Souvent, le prix des actions est fixé après la valorisation de la société sur la base des derniers comptes annuels et ajusté au moment de la signature de l’accord de cession définitif à partir de la “comptabilité de closing”, c’est-à-dire la comptabilité arrêté au jour de la signature. Lorsque le prix est soumis à un mécanisme de « locked box », il est définitivement arrêté dès le départ et ne sera pas soumis à des ajustements.
Le complément de prix, ou « earn out », est une part variable du prix. Le plus souvent, un « earn out » est payé un à trois ans après la réalisation de la cession et son montant est déterminé en fonction des résultats postérieurs de la société. Il est également possible de fixer un complément de prix conditionnel en fonction de la durée de conservation des titres par le nouvel acquéreur. Par exemple, si celui-ci les revend un an plus tard et fait un bénéfice plus important que le vendeur car la société a pris de la valeur, le vendeur initial pourra toucher un pourcentage du prix.
L’importance de se faire accompagner : la plus-value de l’avocat
La signature d’une cession d’actions est l’aboutissement d’un processus de négociations et de formalités diverses comme le respect des clauses restrictives de la liberté de cession. Cette procédure implique donc de lourdes démarches juridiques, nécessaires pour assurer la sécurité de la transaction et éviter tout risque de nullité.
L’importance de l’avocat est d’autant plus grande que la crise sanitaire du Covid-19 a soulevé de nombreux problèmes dans l’exécution des cessions d’actions.
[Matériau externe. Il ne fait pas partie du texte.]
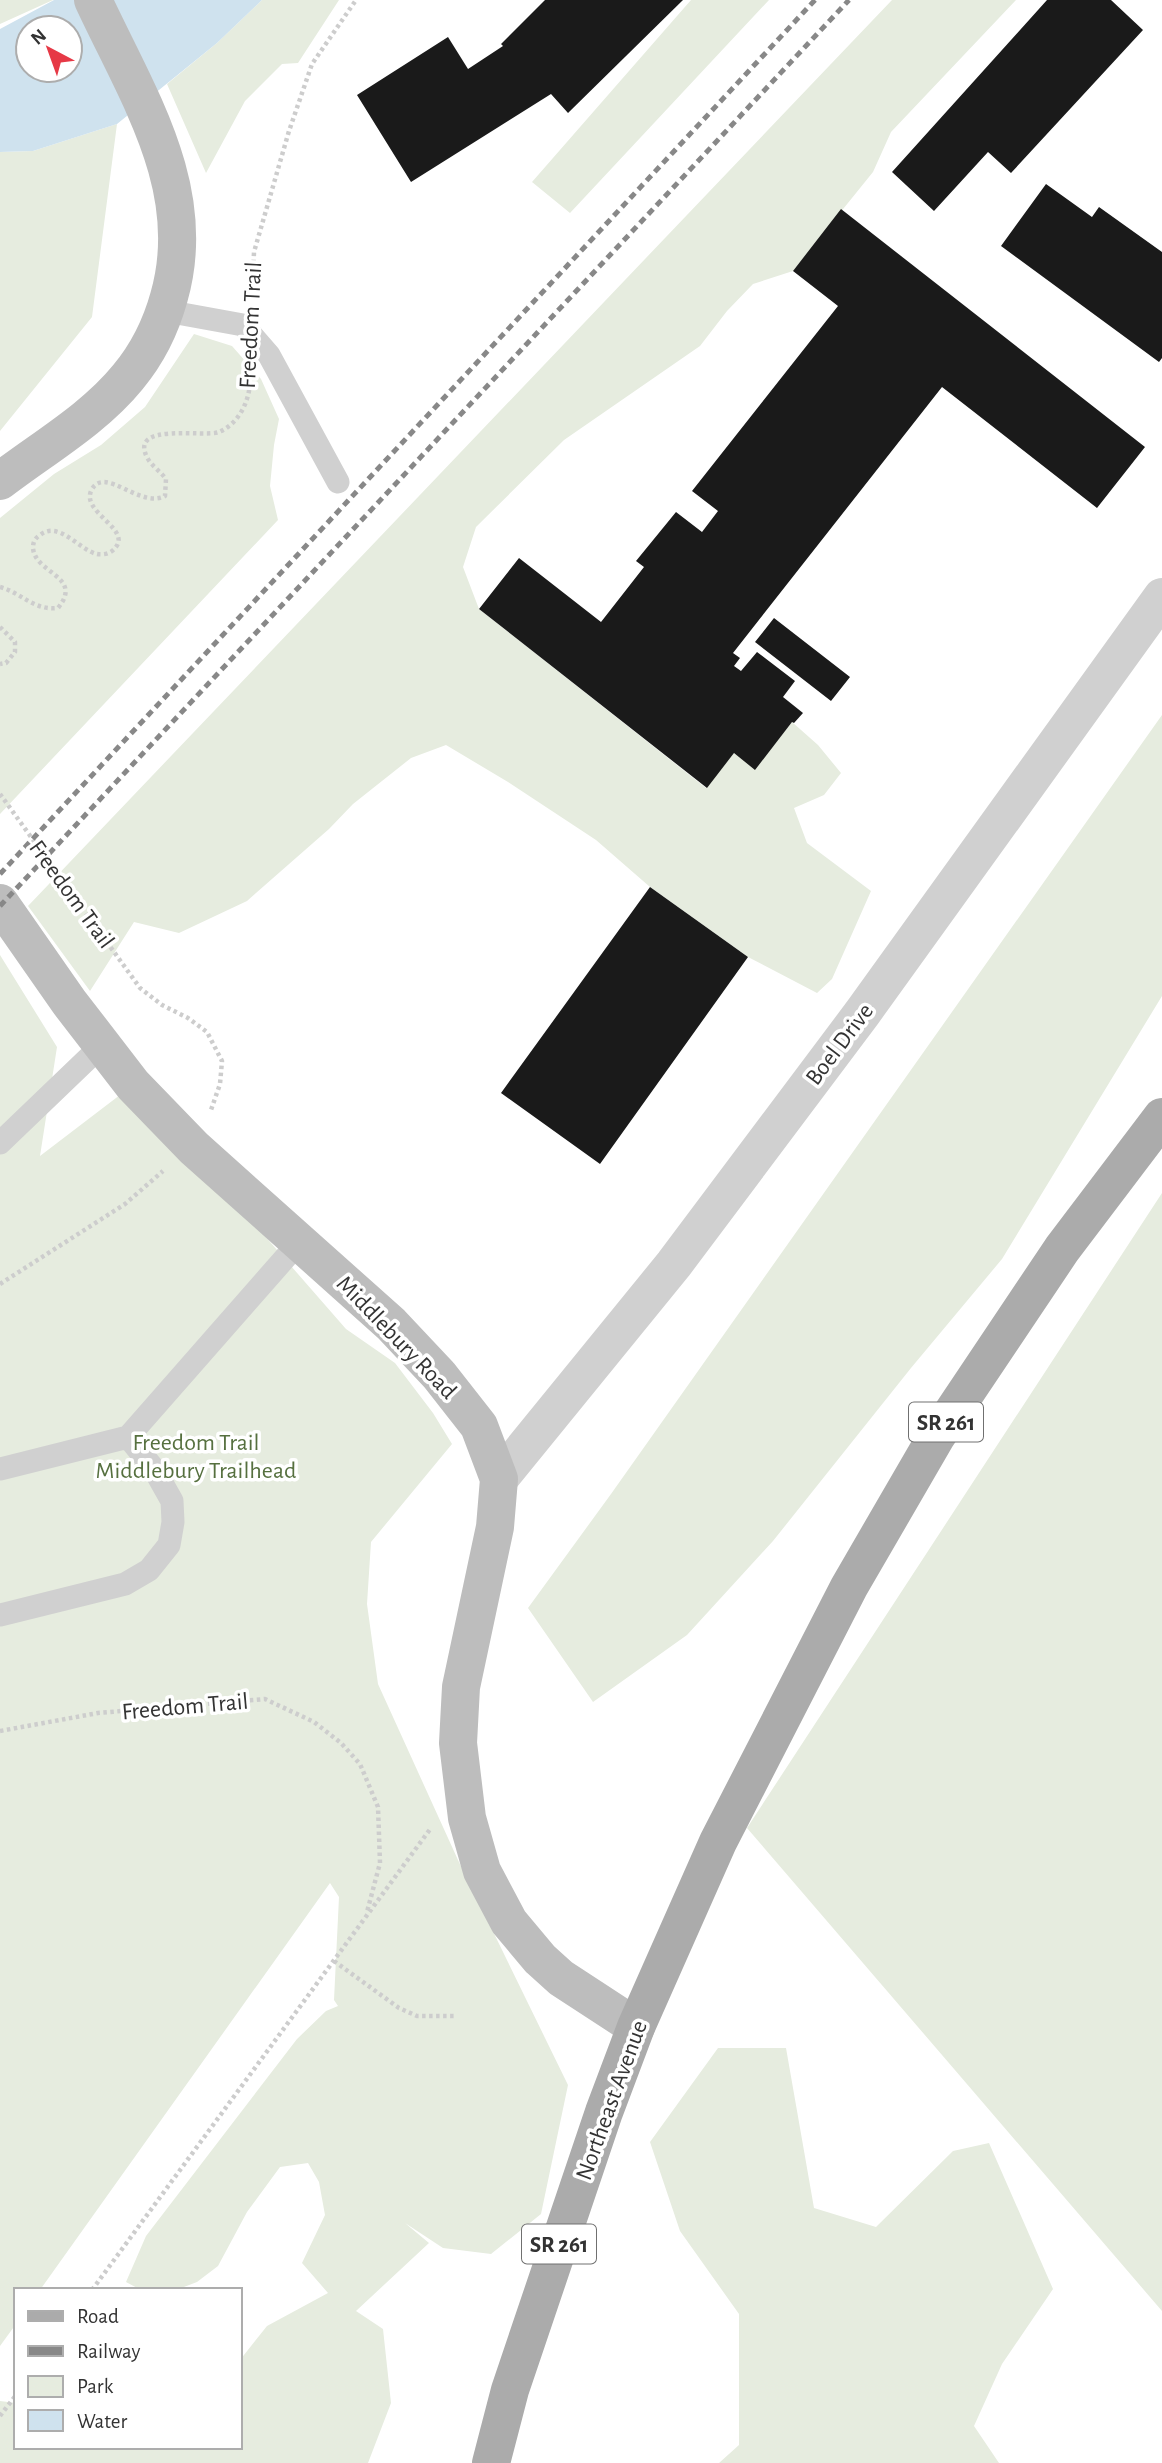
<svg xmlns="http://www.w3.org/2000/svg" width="1162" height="2463" font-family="'Alegreya Sans',sans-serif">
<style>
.green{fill:#e6ecdf}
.water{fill:#cfe2ee;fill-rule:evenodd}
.building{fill:#1a1a1a}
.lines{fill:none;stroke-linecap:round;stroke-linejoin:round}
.path{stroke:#cdcdcd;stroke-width:4.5;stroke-dasharray:3.5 3.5;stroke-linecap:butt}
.lane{stroke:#d0d0d0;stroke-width:23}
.street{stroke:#d0d0d0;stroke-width:38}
.secondary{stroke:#bdbdbd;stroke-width:38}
.primary{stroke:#ababab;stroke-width:38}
.rail{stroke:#888;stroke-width:5;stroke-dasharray:7 5;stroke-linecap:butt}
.labels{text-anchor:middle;stroke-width:7;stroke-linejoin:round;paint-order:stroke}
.shield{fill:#fff;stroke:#707070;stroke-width:2}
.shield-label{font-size:23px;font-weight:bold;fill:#333}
.street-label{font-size:24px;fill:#333;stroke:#fff}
.park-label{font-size:24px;fill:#56703f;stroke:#fff}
</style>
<rect width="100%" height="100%" fill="#fff"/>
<path class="green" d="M0 0H53L0 24Z
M262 0H339L298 63 282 64 245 101 206 173 167 84 217 43Z
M691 0H769L570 213 532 182Z
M892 0H1016L891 132 873 172 793 271 753 284 727 311 700 346 564 440 476 527 463 567 479 609 706 788 734 753 755 769 792 722 818 745 841 773 824 795 794 808 807 843 871 891 832 979 817 993 748 957 650 887 596 840 508 782 446 745 411 758 353 804 329 829 247 901 179 933 134 922 90 991 28 906Z
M117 124 92 317 0 431V152L33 151Z
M194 334 232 346 261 379 279 419 274 445 270 486 278 520 0 814V518L54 474 101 445 145 407Z
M1162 715V996L1002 1259 911 1368 773 1541 687 1635 593 1702 528 1608 611 1494Z
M0 955 57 1047 40 1156 133 1085 346 1329 395 1363 433 1413 452 1444 371 1542 367 1604 378 1684 458 1860 568 2085 541 2214 491 2254 443 2248 405 2223 429 2243 356 2311 383 2329 391 2403 368 2463H0V2401L16 2403V2447H240V2360L267 2326 328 2293 302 2263 325 2215 319 2182 308 2163 280 2167 247 2212 218 2266 197 2282 176 2290H141L126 2282 146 2236 297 2039 326 2011 338 2006 334 2000 339 1897 330 1883 40 2290H16V2324L0 2346Z
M1162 1193V2311L747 1828Z
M718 2048H786L814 2208 876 2227 953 2151 989 2143 1053 2289 1002 2364 974 2426 999 2463H719L739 2445V2314L680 2231 650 2142Z"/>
<path class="water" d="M54 0H262L217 43 117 124 33 151 0 152V29ZM28 28H70V70H28Z"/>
<path class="building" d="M545 0H683L568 113 551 94 411 182 357 95 448 37 468 69 503 46 501 44Z
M1047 0H1111L1143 30 1011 173 988 152 934 211 892 172Z
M1046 184 1092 217 1099 207 1162 252V358L1159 362 1001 246Z
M841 209 1145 447 1097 508 942 387 733 653 740 658 734 666 741 671 757 652 795 681 783 697 803 713 794 723 792 722 755 770 734 753 707 788 479 609 519 558 601 622 644 567 636 561 676 512 702 532 718 511 692 491 838 306 793 271Z
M774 618 850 677 831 701 755 642Z
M650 887 748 957 600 1164 501 1093Z"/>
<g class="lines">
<path class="path" d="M252 298 254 252 289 131 312 64 356 0
M0 587C22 593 34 611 58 608 84 576 35 574 33 548 33 542 35 538 40 535 59 520 79 550 97 554 102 555 108 554 112 551 138 530 78 513 92 489 106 466 140 509 165 496L166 479C161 472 152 466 148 459 126 421 206 438 219 432 238 424 248 404 250 384
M0 627 15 642V652L6 663 0 664
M0 794 140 988 162 1005 188 1018 207 1032 222 1061 220 1084 211 1110
M0 1284 125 1204 163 1171
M0 1731 98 1713 265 1699 314 1722 341 1743 360 1764 378 1807 380 1863 367 1912
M334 1961 399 2008 417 2016H457
M92 2290 431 1828
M0 2416 16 2395"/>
<path class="lane" d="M166 311 243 325 269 355 338 482
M0 1143 101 1046
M0 1469 128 1437 300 1241
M0 1615 125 1584 149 1570 169 1545 173 1522 172 1501 154 1469 128 1437"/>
<path class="street" d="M499 1479 674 1264 863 1012 1162 597"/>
<path class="secondary" d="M0 481C43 448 94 419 128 377 148 353 161 326 169 297 200 189 137 95 93 0
M0 903 69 1002 133 1085 194 1148 391 1324 439 1375 479 1426 499 1479 495 1527 461 1687 458 1743 467 1818 482 1871 509 1922 540 1959 561 1978 636 2027"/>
<path class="primary" d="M491 2463 510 2390 604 2112 636 2027 718 1842 849 1587 936 1437 1062 1249 1162 1117"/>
<path class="rail" d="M0 874 815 0
M0 906 849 0"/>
</g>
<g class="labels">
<g class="shield">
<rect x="909" y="1402.5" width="74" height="39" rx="5"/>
<rect x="522" y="2224.5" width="74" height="39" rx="5"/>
</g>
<g class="shield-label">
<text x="946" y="1430">SR 261</text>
<text x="559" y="2252">SR 261</text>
</g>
<g class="street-label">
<text transform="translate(250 325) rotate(-87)" y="8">Freedom Trail</text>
<text transform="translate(72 894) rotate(54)" y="8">Freedom Trail</text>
<text transform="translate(839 1044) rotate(-53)" y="8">Boel Drive</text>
<text transform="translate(397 1337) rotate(46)" y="8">Middlebury Road</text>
<text transform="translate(185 1706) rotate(-5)" y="8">Freedom Trail</text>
<text transform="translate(611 2100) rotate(-70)" y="8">Northeast Avenue</text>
</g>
<g class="park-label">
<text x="196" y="1450">Freedom Trail<tspan x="196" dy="28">Middlebury Trailhead</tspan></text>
</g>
</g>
<rect x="14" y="2288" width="228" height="161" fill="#ffffff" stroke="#adadad" stroke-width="2"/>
<rect x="28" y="2311" width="35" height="10" fill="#ababab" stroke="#adadad" stroke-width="2"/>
<text x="77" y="2323" font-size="21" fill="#333333">Road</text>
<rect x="28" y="2346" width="35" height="10" fill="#888888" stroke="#adadad" stroke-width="2"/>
<text x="77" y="2358" font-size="21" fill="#333333">Railway</text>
<rect x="28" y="2376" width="35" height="21" fill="#e6ecdf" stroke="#adadad" stroke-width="2"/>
<text x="77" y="2393" font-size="21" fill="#333333">Park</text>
<rect x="28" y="2410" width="35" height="21" fill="#cfe2ee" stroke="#adadad" stroke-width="2"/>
<text x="77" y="2428" font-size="21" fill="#333333">Water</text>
<g transform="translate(49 49) rotate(319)"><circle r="33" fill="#ffffff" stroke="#adadad" stroke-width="2"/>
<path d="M0-5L12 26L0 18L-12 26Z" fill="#e63946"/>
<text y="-10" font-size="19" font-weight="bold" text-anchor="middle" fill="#333333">N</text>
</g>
</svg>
En effet, il n’est pas rare que les contrats préalables soient signés sous conditions suspensives de l’absence de survenance d’éléments significatifs pouvant remettre en cause la situation de la société. Il s’agit des « MAC » clauses pour « materiel adverse change » (en français, changement de circonstances défavorables). Or, certains cocontractants pourront se prévaloir d’un changement défavorable de circonstances pour ne pas aller au bout de la cession.
De la même façon, le prix qui dépend des comptes de « closing » pourrait s’avérer plus faible que celui qui aurait dû être fixé dans une hypothèse d’exploitation normale de la société. Enfin, les mécanismes d’ « earn out » qui devaient se réaliser cette année pourraient être en défaveur pour l’ancien propriétaire des actions.
De nombreux contentieux sont donc susceptibles de naître, d’où l’importance de se prémunir et de consulter d’ores et déjà un avocat spécialiste sur ces questions.